The approach has the seen the creation of the Rototherm Group, which comprises a growing portfolio of complimentary subsidiaries. Thanks to investments in digital technology, Rototherm has become almost paperless and has recently entered the heady world of IoT.

For more than a century, H. Forman & Son has produced artisan smoked salmon from its site in London’s historic East End. Every day, the business brings in two to three tonnes of Scottish salmon to be hand-filleted, boned, cured, smoked and packaged.

The business has been exporting for more than half a century, with customers in markets as diverse as China, Mauritius and Barbados.

As a precision aerospace components manufacturer, Bromford Industries operates in an ultra-competitive market; but sustained investments in digital technology, factory connectivity and its workforce has seen the business climb to new heights.

Since 2016, more than £7m has been invested in its Birmingham site and a further £5m has been ringfenced for 2018.

Last year, British distillers produced more than 47 million bottles of gin worth £1.2bn. G&J Distiller produce around 250,000 bottles of spirits every day and export to more than 100 countries from Australia to South America and almost everywhere inbetween.


Recent Job creation:

Coventry-based machine tool specialist, Matrix, is looking to double the size of its workforce thanks to relocating to a new site.

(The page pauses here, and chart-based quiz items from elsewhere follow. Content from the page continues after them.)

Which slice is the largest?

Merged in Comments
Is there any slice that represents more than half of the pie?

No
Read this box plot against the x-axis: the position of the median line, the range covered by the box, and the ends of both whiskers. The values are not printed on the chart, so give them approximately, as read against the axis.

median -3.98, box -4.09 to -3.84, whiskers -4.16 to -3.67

Chief operating officer, Paul Farndon told The Manufacturer: “Our current production facilities are at maximum capacity and restricting our growth within the global market. With the new manufacturing facility, we will be able to considerably increase our output and increase our global market share.”

Magtec, Britian’s largest supplier of electric vehicle drive systems, is looking to recruit 20 highly-skilled engineers and managers due to rising demand.

The specialist positions will support the delivery of existing and rapidly growing electric vehicle programmes in the UK and overseas. One example of this is the 7.5 tonne electric refuse collection commercial vehicle currently being tested by the company in Greenwich, London.

Hyperdrive Innovation, a leading independent developer of lithium-ion energy storage technologies is on track to hit £10m turnover this year. Hitting the figure would see the business double last year’s turnover and Hyperdrive expects to double the figure again within the next two years.